### WORK INSTRUCTIONS
Once you find the line with "Your Gateway to" in the data that follows, repeat it and every line after it exactly, through the line with "zones across Scotland. Installing".

### DATA SHOWN

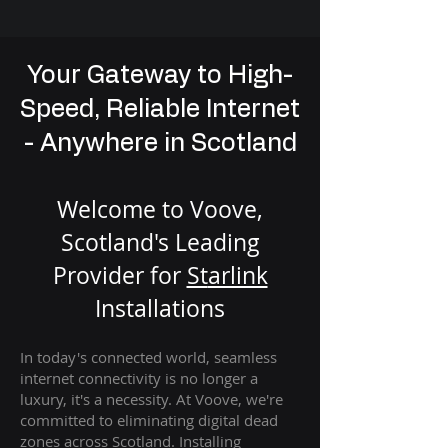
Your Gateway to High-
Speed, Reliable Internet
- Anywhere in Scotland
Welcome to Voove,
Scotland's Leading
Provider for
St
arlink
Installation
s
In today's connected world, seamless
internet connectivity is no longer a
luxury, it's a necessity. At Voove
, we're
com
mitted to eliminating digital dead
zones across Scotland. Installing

==

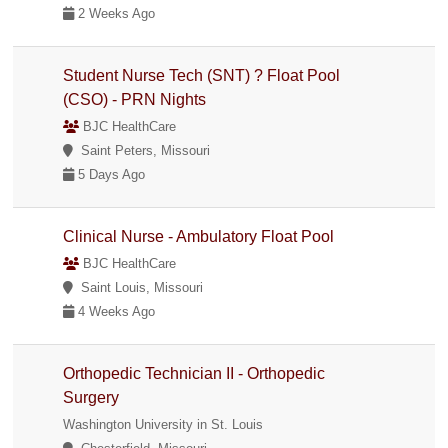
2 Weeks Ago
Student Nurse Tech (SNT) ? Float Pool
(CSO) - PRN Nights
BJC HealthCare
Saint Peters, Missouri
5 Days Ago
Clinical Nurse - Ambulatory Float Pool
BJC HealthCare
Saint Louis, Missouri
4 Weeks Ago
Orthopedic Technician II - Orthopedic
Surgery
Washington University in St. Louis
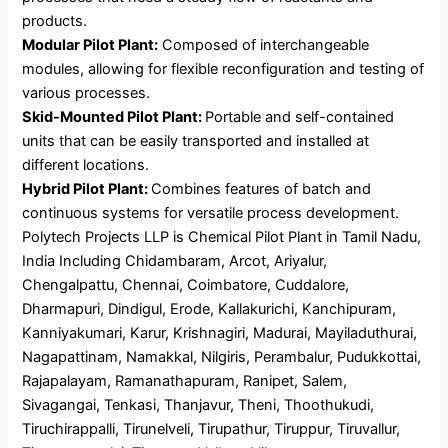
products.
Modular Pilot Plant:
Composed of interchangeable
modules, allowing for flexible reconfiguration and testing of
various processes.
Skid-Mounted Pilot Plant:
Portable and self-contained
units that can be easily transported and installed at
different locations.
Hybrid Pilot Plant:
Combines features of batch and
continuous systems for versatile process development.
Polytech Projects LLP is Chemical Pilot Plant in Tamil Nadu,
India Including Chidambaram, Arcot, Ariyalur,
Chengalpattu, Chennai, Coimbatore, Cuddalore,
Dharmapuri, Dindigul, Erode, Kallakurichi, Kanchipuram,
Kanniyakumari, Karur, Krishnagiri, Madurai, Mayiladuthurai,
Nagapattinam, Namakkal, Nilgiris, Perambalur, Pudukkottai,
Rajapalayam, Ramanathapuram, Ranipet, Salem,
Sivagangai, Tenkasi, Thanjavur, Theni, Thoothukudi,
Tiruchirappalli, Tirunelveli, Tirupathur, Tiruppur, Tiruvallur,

### EXERCISE ANSWER
Your Gateway to High-
Speed, Reliable Internet
- Anywhere in Scotland
Welcome to Voove,
Scotland's Leading
Provider for
St
arlink
Installation
s
In today's connected world, seamless
internet connectivity is no longer a
luxury, it's a necessity. At Voove
, we're
com
mitted to eliminating digital dead
zones across Scotland. Installing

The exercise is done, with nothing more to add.